E&OE................................................................................................
Well thank you very much Captain Eldridge, to the Reverend Dr Bill
Lawton, to my ministerial colleagues, the leaders of many community
and welfare organisations here today, members of the taskforce, ladies
and gentleman.
I start by expressing my gratitude to David Eldridge and to the members
of the taskforce for delivering the report that I launched today.
This exercise grew out of a commitment I made in a speech I delivered
to ACOSS late in 1995 as Opposition Leader, to try and examine against
the background of concern being expressed by some in the community
that the processes relating to youth homelessness were not sufficiently
involving the families of young people who left home or were wanting
to leave home. I didn't approach it with too many preconceived
notions, I suppose all of us wherever we come from have preconceived
notions and it's a bit idle to pretend otherwise.
But I thought it would make a great deal of sense if in Government
we put together a group of men and women from both the community sector
and the Government to have another look at this issue. And indeed
within a couple of weeks of the Government being elected in 1996 I
called together a group of people and the taskforce was established.
And I'm delighted that Captain Eldridge assumed the chairmanship
of that taskforce and I want to personally thank him for the quite
remarkable job that he's done.

________________________________________

> **TASKS AND EXERCISES**
1. Revise the youth homelessness speech, beginning at the words "Well thank you" and stopping after "to pretend otherwise.", with "taskforce" replaced by "working group".
2. Carry the youth homelessness speech forward from its final sentence.
None of the listing is needed for this work.

Records from a collection:
________________________________________

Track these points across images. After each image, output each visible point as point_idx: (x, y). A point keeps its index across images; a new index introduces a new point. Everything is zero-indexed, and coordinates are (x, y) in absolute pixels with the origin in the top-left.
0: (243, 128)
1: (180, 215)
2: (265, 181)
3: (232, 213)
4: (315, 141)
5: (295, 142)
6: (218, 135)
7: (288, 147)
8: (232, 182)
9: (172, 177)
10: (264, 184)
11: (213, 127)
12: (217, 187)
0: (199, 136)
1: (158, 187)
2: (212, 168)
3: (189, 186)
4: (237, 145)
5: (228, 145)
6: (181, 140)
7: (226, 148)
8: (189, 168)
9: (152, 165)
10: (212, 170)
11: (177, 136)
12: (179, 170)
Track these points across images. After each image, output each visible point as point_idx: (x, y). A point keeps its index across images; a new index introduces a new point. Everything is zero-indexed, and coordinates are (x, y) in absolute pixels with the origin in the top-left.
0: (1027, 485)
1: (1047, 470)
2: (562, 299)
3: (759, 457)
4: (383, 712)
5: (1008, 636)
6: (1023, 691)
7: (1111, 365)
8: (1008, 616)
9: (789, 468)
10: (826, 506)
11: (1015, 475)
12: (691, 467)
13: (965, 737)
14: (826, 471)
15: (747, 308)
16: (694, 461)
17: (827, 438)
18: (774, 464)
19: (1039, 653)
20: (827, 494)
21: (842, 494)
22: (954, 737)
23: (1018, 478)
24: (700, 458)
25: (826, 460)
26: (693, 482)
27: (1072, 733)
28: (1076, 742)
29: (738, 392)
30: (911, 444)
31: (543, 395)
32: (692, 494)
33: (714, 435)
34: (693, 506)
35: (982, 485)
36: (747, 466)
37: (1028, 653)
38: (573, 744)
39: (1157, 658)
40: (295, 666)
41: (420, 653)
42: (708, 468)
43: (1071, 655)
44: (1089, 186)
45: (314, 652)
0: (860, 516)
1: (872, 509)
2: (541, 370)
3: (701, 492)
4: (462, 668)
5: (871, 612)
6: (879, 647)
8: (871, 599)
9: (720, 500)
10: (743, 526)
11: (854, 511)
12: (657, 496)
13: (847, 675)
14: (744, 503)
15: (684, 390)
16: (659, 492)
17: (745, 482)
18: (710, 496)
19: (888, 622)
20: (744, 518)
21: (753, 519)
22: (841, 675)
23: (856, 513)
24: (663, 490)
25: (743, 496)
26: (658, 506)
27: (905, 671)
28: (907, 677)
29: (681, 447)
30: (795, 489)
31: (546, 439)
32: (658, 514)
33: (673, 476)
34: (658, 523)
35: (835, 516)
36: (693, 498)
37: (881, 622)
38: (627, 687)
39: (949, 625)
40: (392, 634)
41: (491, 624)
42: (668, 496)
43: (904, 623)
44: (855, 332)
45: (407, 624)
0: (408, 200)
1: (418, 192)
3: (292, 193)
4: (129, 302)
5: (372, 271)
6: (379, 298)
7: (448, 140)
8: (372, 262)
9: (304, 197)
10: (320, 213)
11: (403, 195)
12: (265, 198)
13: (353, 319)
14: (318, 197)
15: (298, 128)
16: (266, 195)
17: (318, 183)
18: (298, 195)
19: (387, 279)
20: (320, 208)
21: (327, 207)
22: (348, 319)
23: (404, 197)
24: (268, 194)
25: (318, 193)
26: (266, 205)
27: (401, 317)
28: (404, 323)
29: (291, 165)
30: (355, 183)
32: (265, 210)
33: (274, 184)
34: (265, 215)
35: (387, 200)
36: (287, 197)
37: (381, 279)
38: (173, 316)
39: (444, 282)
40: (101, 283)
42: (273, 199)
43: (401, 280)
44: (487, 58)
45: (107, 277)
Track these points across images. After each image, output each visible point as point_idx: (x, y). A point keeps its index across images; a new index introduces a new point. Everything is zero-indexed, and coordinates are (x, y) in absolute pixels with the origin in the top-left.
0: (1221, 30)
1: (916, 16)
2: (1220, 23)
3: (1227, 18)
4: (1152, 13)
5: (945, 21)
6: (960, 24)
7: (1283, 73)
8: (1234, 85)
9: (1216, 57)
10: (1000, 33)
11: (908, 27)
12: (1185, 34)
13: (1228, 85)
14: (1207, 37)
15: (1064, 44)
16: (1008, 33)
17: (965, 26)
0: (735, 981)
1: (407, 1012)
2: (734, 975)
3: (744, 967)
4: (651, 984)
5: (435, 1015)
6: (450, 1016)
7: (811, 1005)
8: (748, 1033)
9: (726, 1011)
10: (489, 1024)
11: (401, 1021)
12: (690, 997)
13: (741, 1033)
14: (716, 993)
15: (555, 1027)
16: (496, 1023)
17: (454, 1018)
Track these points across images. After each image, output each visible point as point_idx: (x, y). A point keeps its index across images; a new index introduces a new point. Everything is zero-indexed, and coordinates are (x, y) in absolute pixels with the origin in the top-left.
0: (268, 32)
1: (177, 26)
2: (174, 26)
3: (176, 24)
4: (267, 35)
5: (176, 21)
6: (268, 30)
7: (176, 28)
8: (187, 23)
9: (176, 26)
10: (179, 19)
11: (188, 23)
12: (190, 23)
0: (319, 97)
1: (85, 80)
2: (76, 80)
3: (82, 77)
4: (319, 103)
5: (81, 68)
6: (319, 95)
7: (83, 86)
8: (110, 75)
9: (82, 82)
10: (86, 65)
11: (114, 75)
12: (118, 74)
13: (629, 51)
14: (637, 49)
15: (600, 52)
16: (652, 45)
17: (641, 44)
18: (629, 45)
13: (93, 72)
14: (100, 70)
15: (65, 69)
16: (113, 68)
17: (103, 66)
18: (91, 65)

________________________________________

> **ANSWERS IN ORDER**
1.
Well thank you very much Captain Eldridge, to the Reverend Dr Bill
Lawton, to my ministerial colleagues, the leaders of many community
and welfare organisations here today, members of the working group, ladies
and gentleman.
I start by expressing my gratitude to David Eldridge and to the members
of the working group for delivering the report that I launched today.
This exercise grew out of a commitment I made in a speech I delivered
to ACOSS late in 1995 as Opposition Leader, to try and examine against
the background of concern being expressed by some in the community
that the processes relating to youth homelessness were not sufficiently
involving the families of young people who left home or were wanting
to leave home. I didn't approach it with too many preconceived
notions, I suppose all of us wherever we come from have preconceived
notions and it's a bit idle to pretend otherwise.

2.
This taskforce and its recommendations give expression to part of
the Government's philosophical approach to welfare services and
support to the less advantaged in our community. In the address I
gave once again to ACOSS only a few weeks ago where I tried to set
out some of the pathways of the Government, in a philosophical sense,
towards welfare issues in our second term of Government, I did emphasise
that we saw the Government as having a very important and a very strategic
role, but we also saw a partnership between the Government and community
organisations and individuals as being very much at the core of the
delivery of more efficient and effective welfare services in the closing
years of this century and into the 21st century. One of
the crucial roles for Government I said on that occasion was to foster
a greater sense of individual moral obligation and duty amongst citizens
and to encourage individuals through there own actions and depth of
their conviction to give back to the community that looked after them.
Now this taskforce has completed its work and in launching the report
today I want to pay tribute to the input of both the Government's
dream and also the community's dream. Without in any way suggesting
that they are the only organisations that do magnificent work in the
community sector, I do of course acknowledge on the taskforce representatives
of the Salvation Army, the Society of St Vincent de Paul, the Wesley
Mission, and Anglicare. And those four organisations and many others
of course do absolutely superb work. And the personal side of welfare
in Australia would be quite different, would be much harsher, and
would be far less sensitive were it not for the ceaseless voluntary
work of magnificent organisations such as those four.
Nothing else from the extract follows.